La domanda sul perché dell'esistenza è diventata esplicita almeno da Leibniz in poi. Per alcuni è priva di senso, per altri è la questione fondamentale della filosofia. Per alcuni non c'è modo di rispondere, per altri - i credenti di qualsiasi fede religiosa o scientifica - la risposta è data.

Sostenere che "Nulla esiste" è un esercizio sofistico molto caro a Gorgia, ma difficile da prendere sul serio. Forse esiste poco, di certo il vuoto costituisce la maggior parte dell'universo, ma qualcosa esiste.
Scoprire che questo qualcosa possa venire dal nulla perché il nulla non è tale ma un continuo apparire e dissolversi di particelle e antiparticelle subatomiche, sposta il problema su questa strana danza e non risolve un bel niente.

Jim Holt cerca di affrontare il problema con il piglio di un detective che interroga testimoni illustri in cerca della Verità, anche se a tratti sembra più una guida dei luoghi cari agli intellettuali di Parigi, Londra e Cambridge che un'indagine metodica. Dopo un brevissimo excursus tra i filosofi classici (come non citare Parmenide, che aveva già risolto la questione a modo suo), passa a intervistare coloro che si prestano a dare un contributo, soprattutto astrofisici ma anche scrittori e filosofi. Tutti presbiteri di una certa risposta al problema dell'esistenza.

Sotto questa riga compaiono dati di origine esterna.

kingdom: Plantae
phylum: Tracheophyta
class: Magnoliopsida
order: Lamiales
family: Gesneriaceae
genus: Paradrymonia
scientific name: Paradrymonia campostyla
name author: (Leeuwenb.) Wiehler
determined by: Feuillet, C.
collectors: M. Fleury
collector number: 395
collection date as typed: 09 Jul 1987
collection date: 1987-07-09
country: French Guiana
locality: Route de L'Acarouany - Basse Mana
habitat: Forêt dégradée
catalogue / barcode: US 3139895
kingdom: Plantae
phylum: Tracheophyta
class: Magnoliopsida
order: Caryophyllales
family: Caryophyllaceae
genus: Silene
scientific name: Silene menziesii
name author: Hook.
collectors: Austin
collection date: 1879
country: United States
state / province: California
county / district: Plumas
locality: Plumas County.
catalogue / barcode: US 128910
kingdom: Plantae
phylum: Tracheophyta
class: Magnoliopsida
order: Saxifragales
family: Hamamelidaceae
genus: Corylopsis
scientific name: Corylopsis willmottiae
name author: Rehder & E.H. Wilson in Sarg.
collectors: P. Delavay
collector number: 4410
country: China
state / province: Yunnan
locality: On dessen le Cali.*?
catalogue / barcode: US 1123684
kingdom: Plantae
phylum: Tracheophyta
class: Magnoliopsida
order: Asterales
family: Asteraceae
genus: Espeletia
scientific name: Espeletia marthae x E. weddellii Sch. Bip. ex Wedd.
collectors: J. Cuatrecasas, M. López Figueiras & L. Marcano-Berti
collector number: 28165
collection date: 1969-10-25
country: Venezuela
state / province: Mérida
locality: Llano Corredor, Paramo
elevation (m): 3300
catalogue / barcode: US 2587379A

Meno coinvolgente e convincente di certe spy story matematiche ("L'ultimo teorema di Fermat", "Codici e segreti" - Simon Singh avrebbe forse reso tutta la storia in maniera più efficace), mi ha fatto almeno conoscere alcuni contemporanei del mondo anglosassone che non avevo mai sentito nominare: Adolf Grunbaum, "forse il più grande filosofo della scienza vivente"; David Deutsch, "largamente riconosciuto come uno dei pensatori più coraggiosi e versatili al mondo"; John Leslie, "cosmologo speculativo dai modi gentili e toni affabili".
E un testo non recente, il Dizionario del Diavolo di Ambrose Bierce, per cui la realtà è "il sogno di un filosofo impazzito".